Take Romania, for example, by many accounts a backwater. Some of its districts have yet to emerge from social and economic morass, which for lack of a better term can be labeled “central American.” Yet, some locations and some social and economic areas are, in fact, quite lively. Among them are the hospitality and communication industries. Romanian waiters and hotel staffers frequently and effortlessly speak German or English. Many of them seem to have worked for a number of years in Spain, Italy or England. Internet Cafes are available everywhere and the speed is more than acceptable (although the thick cigarette smoke in every single one of them and the yells of joy of the pubescent boys playing “Quake” with each other across the room, through the local network, aren’t).

The greatest telecommunication surprise Romania can offer you can be found in Transylvania. In Cluj more precisely, the former provincial capital of this northwesterly Romanian district, which before WWI was an integral part of the Austrian empire.
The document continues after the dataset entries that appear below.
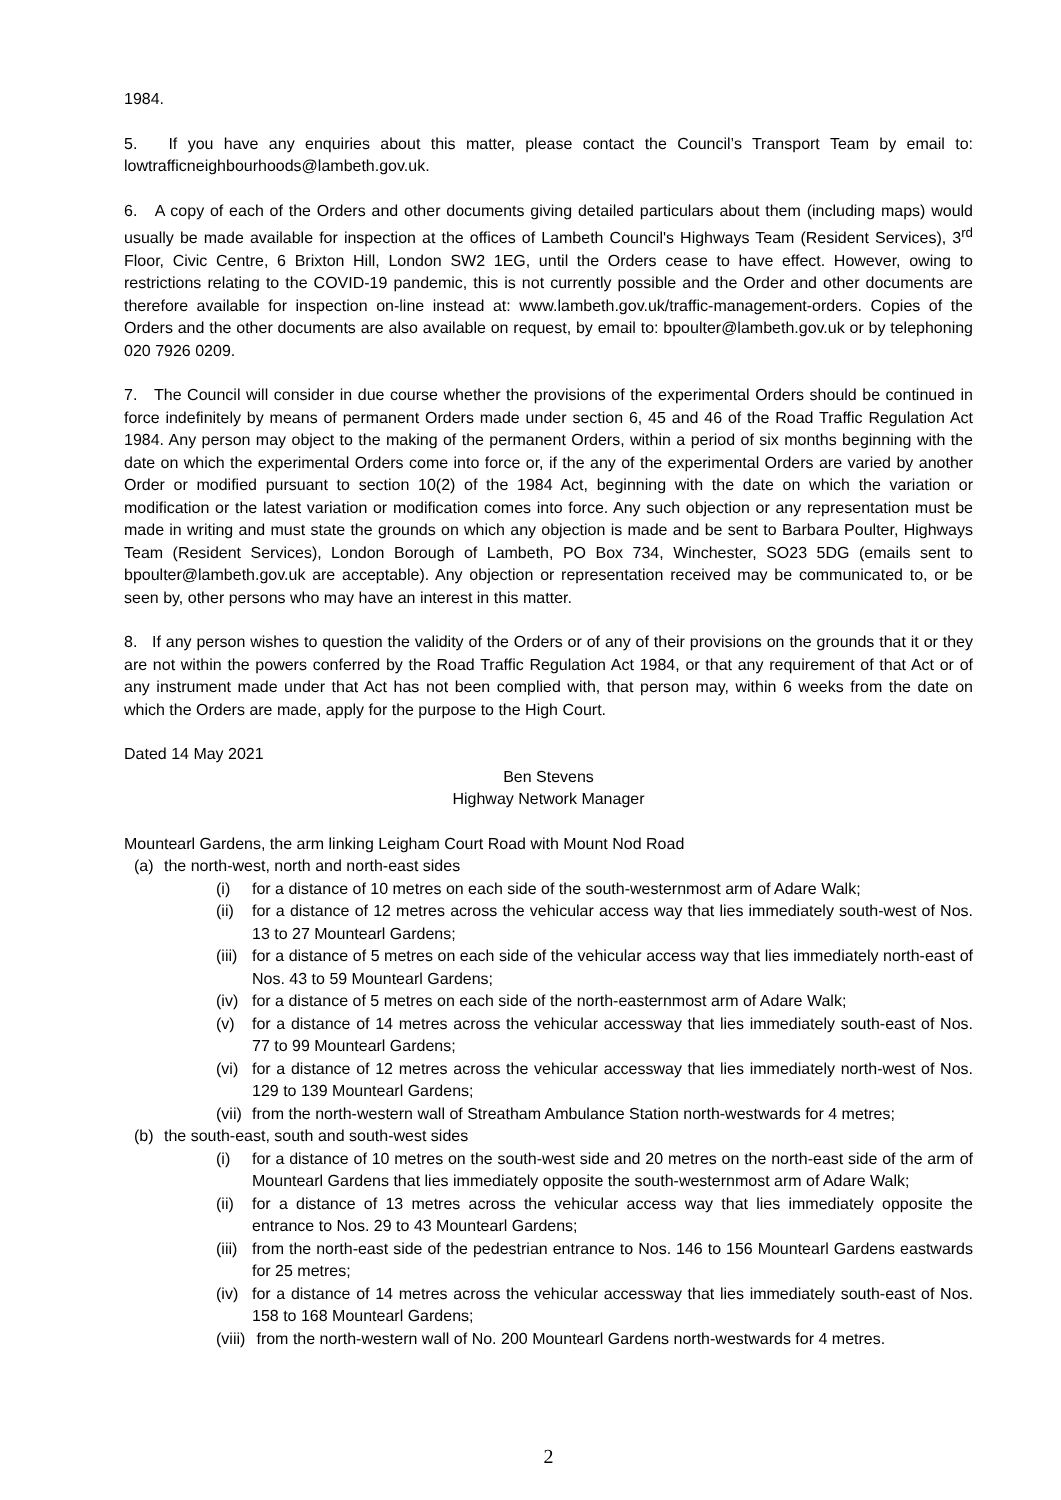1984.
5. If you have any enquiries about this matter, please contact the Council’s Transport Team by email to: lowtrafficneighbourhoods@lambeth.gov.uk.
6. A copy of each of the Orders and other documents giving detailed particulars about them (including maps) would usually be made available for inspection at the offices of Lambeth Council's Highways Team (Resident Services), 3<sup>rd</sup> Floor, Civic Centre, 6 Brixton Hill, London SW2 1EG, until the Orders cease to have effect. However, owing to restrictions relating to the COVID-19 pandemic, this is not currently possible and the Order and other documents are therefore available for inspection on-line instead at: www.lambeth.gov.uk/traffic-management-orders. Copies of the Orders and the other documents are also available on request, by email to: bpoulter@lambeth.gov.uk or by telephoning 020 7926 0209.
7. The Council will consider in due course whether the provisions of the experimental Orders should be continued in force indefinitely by means of permanent Orders made under section 6, 45 and 46 of the Road Traffic Regulation Act 1984. Any person may object to the making of the permanent Orders, within a period of six months beginning with the date on which the experimental Orders come into force or, if the any of the experimental Orders are varied by another Order or modified pursuant to section 10(2) of the 1984 Act, beginning with the date on which the variation or modification or the latest variation or modification comes into force. Any such objection or any representation must be made in writing and must state the grounds on which any objection is made and be sent to Barbara Poulter, Highways Team (Resident Services), London Borough of Lambeth, PO Box 734, Winchester, SO23 5DG (emails sent to bpoulter@lambeth.gov.uk are acceptable). Any objection or representation received may be communicated to, or be seen by, other persons who may have an interest in this matter.
8. If any person wishes to question the validity of the Orders or of any of their provisions on the grounds that it or they are not within the powers conferred by the Road Traffic Regulation Act 1984, or that any requirement of that Act or of any instrument made under that Act has not been complied with, that person may, within 6 weeks from the date on which the Orders are made, apply for the purpose to the High Court.
Dated 14 May 2021
Ben Stevens
Highway Network Manager
Mountearl Gardens, the arm linking Leigham Court Road with Mount Nod Road
(a) the north-west, north and north-east sides
(i) for a distance of 10 metres on each side of the south-westernmost arm of Adare Walk;
(ii) for a distance of 12 metres across the vehicular access way that lies immediately south-west of Nos. 13 to 27 Mountearl Gardens;
(iii) for a distance of 5 metres on each side of the vehicular access way that lies immediately north-east of Nos. 43 to 59 Mountearl Gardens;
(iv) for a distance of 5 metres on each side of the north-easternmost arm of Adare Walk;
(v) for a distance of 14 metres across the vehicular accessway that lies immediately south-east of Nos. 77 to 99 Mountearl Gardens;
(vi) for a distance of 12 metres across the vehicular accessway that lies immediately north-west of Nos. 129 to 139 Mountearl Gardens;
(vii) from the north-western wall of Streatham Ambulance Station north-westwards for 4 metres;
(b) the south-east, south and south-west sides
(i) for a distance of 10 metres on the south-west side and 20 metres on the north-east side of the arm of Mountearl Gardens that lies immediately opposite the south-westernmost arm of Adare Walk;
(ii) for a distance of 13 metres across the vehicular access way that lies immediately opposite the entrance to Nos. 29 to 43 Mountearl Gardens;
(iii) from the north-east side of the pedestrian entrance to Nos. 146 to 156 Mountearl Gardens eastwards for 25 metres;
(iv) for a distance of 14 metres across the vehicular accessway that lies immediately south-east of Nos. 158 to 168 Mountearl Gardens;
(viii) from the north-western wall of No. 200 Mountearl Gardens north-westwards for 4 metres.
2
Cluj is now a second-class city, far away from the hustle and bustle of Bucharest, Romania’s most dynamic and prosperous entry point. Although lagging behind in the areas of retail and urban development, Cluj is an incredibly active IT center. Several neighborhood LANs, constructed and administered by local teenagers burning with the desire to play network games such as “Quake,” have wired the city for broadband long before Internet broadband connections were available.

Landline broadband is, however, a thing of the past, at least for those Clujean young entrepreneurs with an eye on the future. Dan Berte, 24, has just finished covering parts of the downtown with a WiFi umbrella. The service, cfree, is as the name suggests, free and incredibly simple to use. You can sit down at one of the many café terraces lining the sidewalks or even on a city park bench, open your computer or PDA, and there you are, cruising the Internet at your heart’s content. If you happen to know someone who cruises the net from New York City’s Bryant Park, you can chat, peer-to-peer and bench to bench, across the Atlantic.

Dan is not at his first business. He already owns a successful boutique PR company, whose profits, he says, were promptly ploughed back into cfree. Found in the middle of preliminary partnership negotiations with Intel, he makes no small plans. His dream is to cover the entire downtown area with a WiFi mesh network which will offer not only Internet access, but also VOiP (voice) services. Having recently gained the support of the local mayor, he might even see his dream come true. One of the local wireless operators, Vodafone, will face its Romanian unit competing, a la Silicon Valley, with Danofone.

Eastern Europe’s going through a period of rapid change, which caps the painful transition period. The paths ahead of each society in the region are multiple and in the end unpredictable. Yet, the contrast between the Romanian and the East German examples cannot be ignored. Although Romania faces many problems, some related to its historical underdevelopment, some to its immature political system and to creeping corruption (all of which were addressed in the more recent years in a more forceful way), it is at the same time an active society and economy. Its grassroots initiatives, created more by necessity than by design, seem to have pushed it in certain respects farther ahead, at lest in terms of placement for riding the next wave of technological and entrepreneurial innovation, to some of its former Communist block neighbors.

East Germany, reconstructed by above, with Western money, seems to have a hard time adapting to the new world. The locals seems to react to, and not very fast or skillfully, than to act on, the challenges or their time. Romanians, left to their own devices, seems to have found the potential to become more nimble and more adaptive, at lest in certain narrow corridors, such as IT applications, that the East Germans. Eastern Europe is definitely in search of an explanatory model for its future. One that looks not only at intended, but also unintended consequences.